Softcatalà is a non-profit association that promotes the use of the Catalan language on computing, Internet and new technologies. This association consists of computer specialists, philologists, translators, students and all kind of volunteers that work in the field of translating software into Catalan, in order to preserve this language in the English-controlled software environment. They also offer several linguistic tools to help users improve their language knowledge.

== History ==

Softcatalà was born in 1997 as a group of volunteers with the aim of improving the presence of Catalan in new technologies. The first step was to translate the most important free and/or open-source software based programs (OpenOffice.org, Firefox, etc.) into Catalan.
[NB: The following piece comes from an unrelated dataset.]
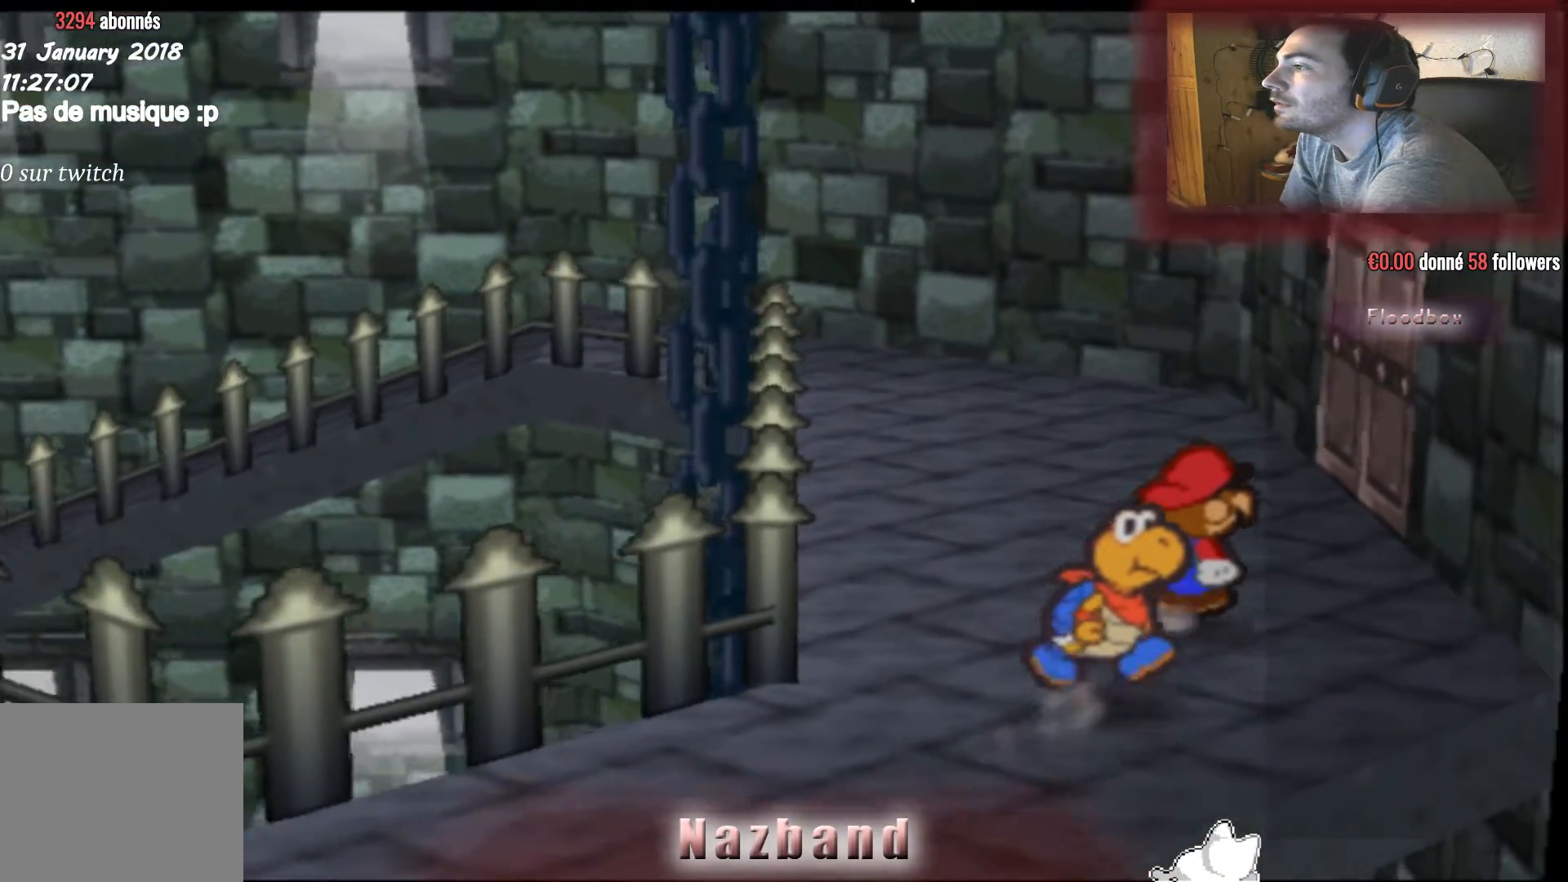
{"buttons": [], "left_stick": "up-right", "right_stick": "center", "events": []}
After that, they delivered some other projects, including the following ones:

- 1,500 English-Catalan words glossary for software translation.
- Software translation style guide
- Translation memory with more than 40,000 entries (including translations made by Softcatalà)
- Spell-checker

== Collaborations ==

During this last years, Softcatalà has collaborated with the terminology centre TERMCAT standardizing new Catalan terms related to new technologies.

In 2001, they started collaborating with Google, and that permitted the translation of the interface and later, the participation in the adaptation of the search engine related to Catalan pages.
They have also worked on the popularization of Linux, translating GNOME and some installation and configuration tools of Mandriva and Fedora.

== Web-page ==

The main Internet site for Softcatalà is only available in Catalan. It offers all the information about the group and explains its reasons and objectives.
The web page consists of six different sections:

- Pantry: Links to software resources organized in different sections (Internet, multimedia, image, language…) for Windows, Linux and Mac.
- Forums: Forums focused on solving doubts related to the language used by programmers.
- Spell-checker: On-line spell-checker available in general Catalan and also in Valencian. It only corrects orthographic mistakes.
- Translator: Ruled-based machine translator based on the technology by Apertium and Scale MT. It offers the chance of translating from Catalan to Spanish and vice versa. There are also new versions which are being tested (French, English, Portuguese, Aranese Occitan and Aragonese to Catalan and vice versa).
- Lists: some mail lists belonging to llistes.softcatala.org.
- Projects: Projects in which Softcatalà is involved, including OpenOffice.org, Mozilla, GNOME, Ubuntu, Open Thesaurus-ca…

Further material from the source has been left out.